Today however, as an exercise in having our feet on the ground while our heads’ are in the clouds, lets try to observe the external reality we live in with objectivity first. This is as it is. Acknowledge the is-ness of the moment. Be aware of what is happening without assigning labels. Then take action from there.

This is Eckhart Tolle 101. Practical. Applicable. Real world helpful.

Separated from the spiritual enlightenment and fulfillment practices that Tolle is synonymous with.

People get these ideas in their heads.

People meaning me, meaning us, meaning everyone, ever.

We get these ideas in our head that we need or should or could or will.

Good ideas, bad ideas, neutral ideas, beneficial ideas, detrimental ideas.

We know we can be our own worst enemy. Yet it’s solemnly publicly acknowledged outside of college philosophy, psychology, sociology, and anthropology classes.

Self sabotage. I don’t have to explain what that is. We all know it through repeated experience. Both in important and irrelevant things that we’ve done to ourselves over the course of our lives regardless of age.

I could ask an 18 year old and an 80 year old to tell me a about a time they self sabotaged something that could have been a really good thing in their life, and they’re likely to reply; “you just want one example?”

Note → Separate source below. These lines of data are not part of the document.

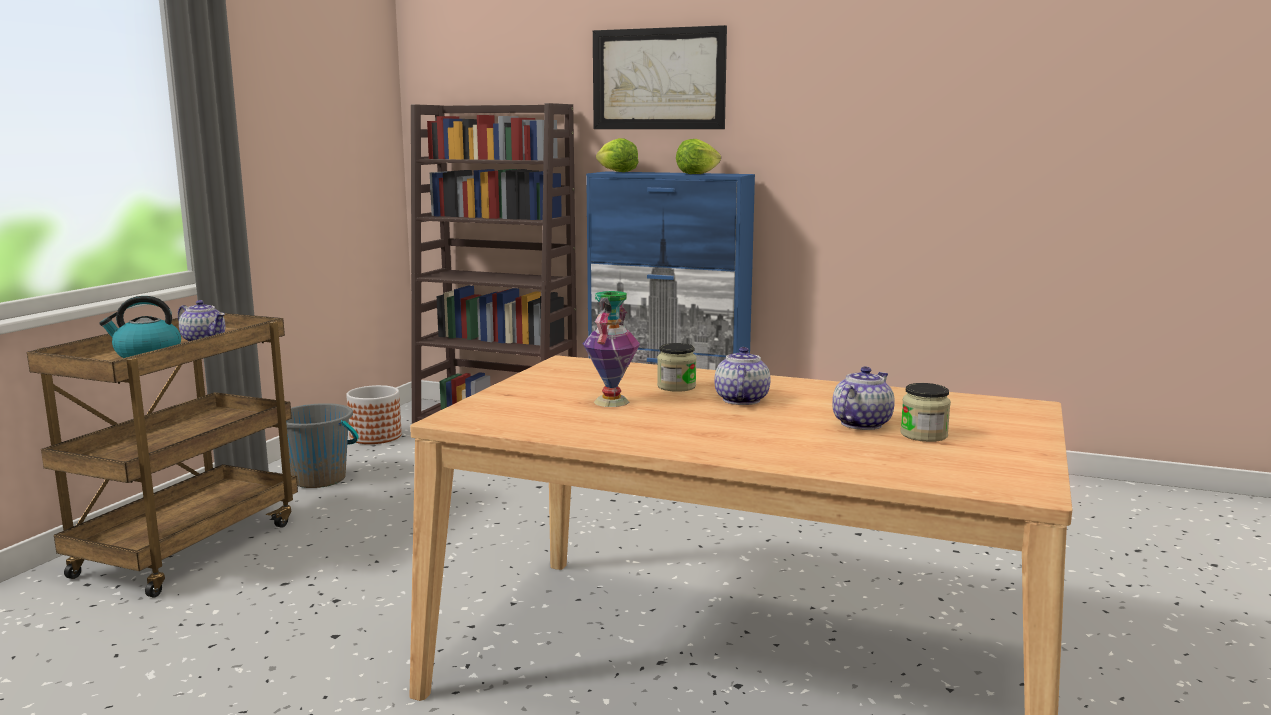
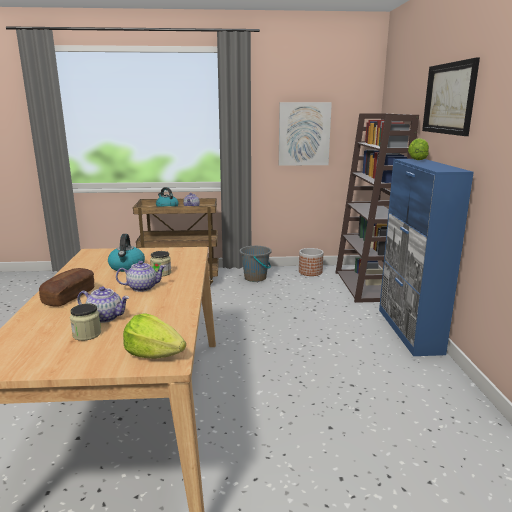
camera: 65 degrees right, 5 degrees up
vase [583,291,640,407] -> kettle [108,234,145,272]
lettuce [676,139,721,174] -> lettuce moved to [123,313,186,359]
none -> bread [39,268,95,307]
none -> picture [279,102,332,166]

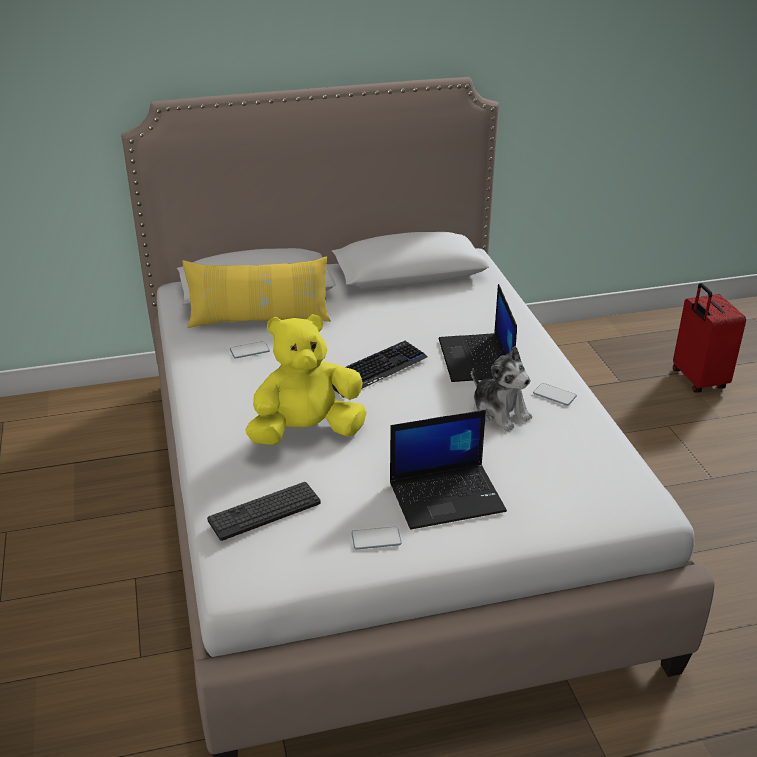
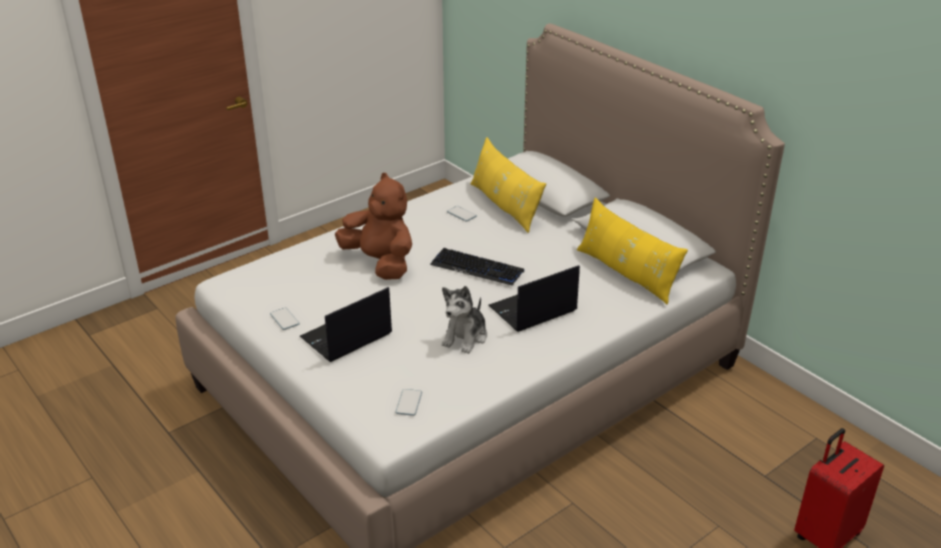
camera: 65 degrees right, 0 degrees up
keyboard [207,482,321,541] -> none
yellow plush toy [245,314,367,445] -> brown plush toy [335,173,412,280]
laptop [390,410,507,530] -> laptop turned 90 degrees clockwise [300,287,392,362]
phone [533,383,577,406] -> phone moved to [395,389,422,416]
none -> yellow pillow [577,197,688,304]

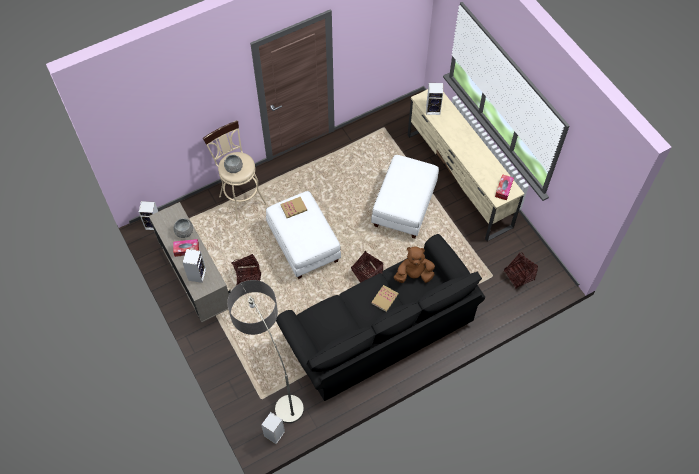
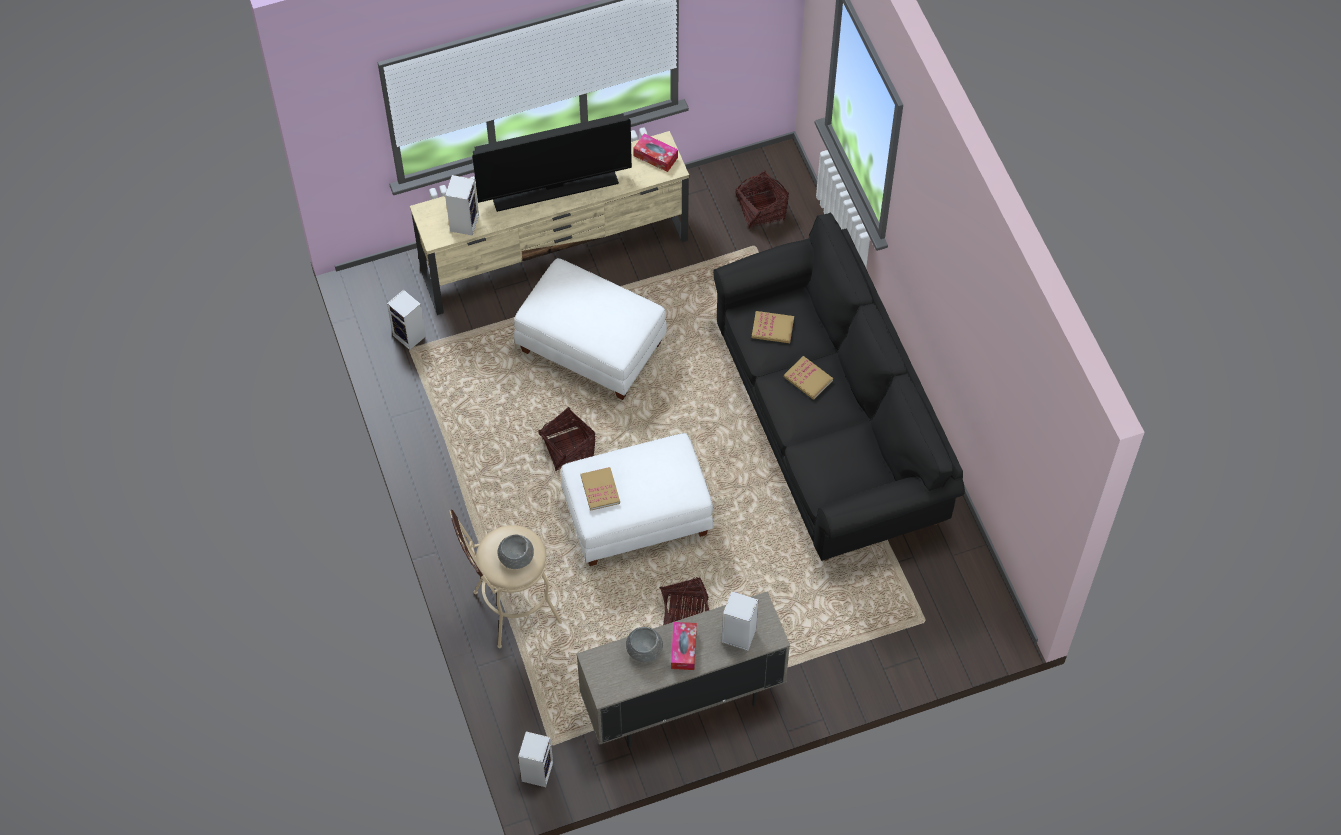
camera: 80 degrees left, 0 degrees up
floor lamp [227,280,304,423] -> none
speaker [261,412,285,444] -> speaker moved to [387,290,426,350]
basket [351,251,383,283] -> basket moved to [538,407,595,471]
brown plush toy [394,247,435,283] -> book [752,311,794,343]
none -> television [472,114,632,212]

People get these ideas in their heads.

Out of nowhere. Like a meteor. It strikes and buries itself in the land.

Accepted as fact that it’s always been there.

That’s just the way it is, they’ll say. They being the voice in our head.

Has it always been this way? Have I always lived this way? Is this helping or hurting me? Well it’s how I’m living. It’s how I’m thinking. It’s how I’m perceiving. It’s how I’m feeling. It’s how I’m acting.

I wouldn’t think, perceive, feel, and act in ways detrimental to my own existence, surviving, or thriving would I?

People get these ideas in their heads.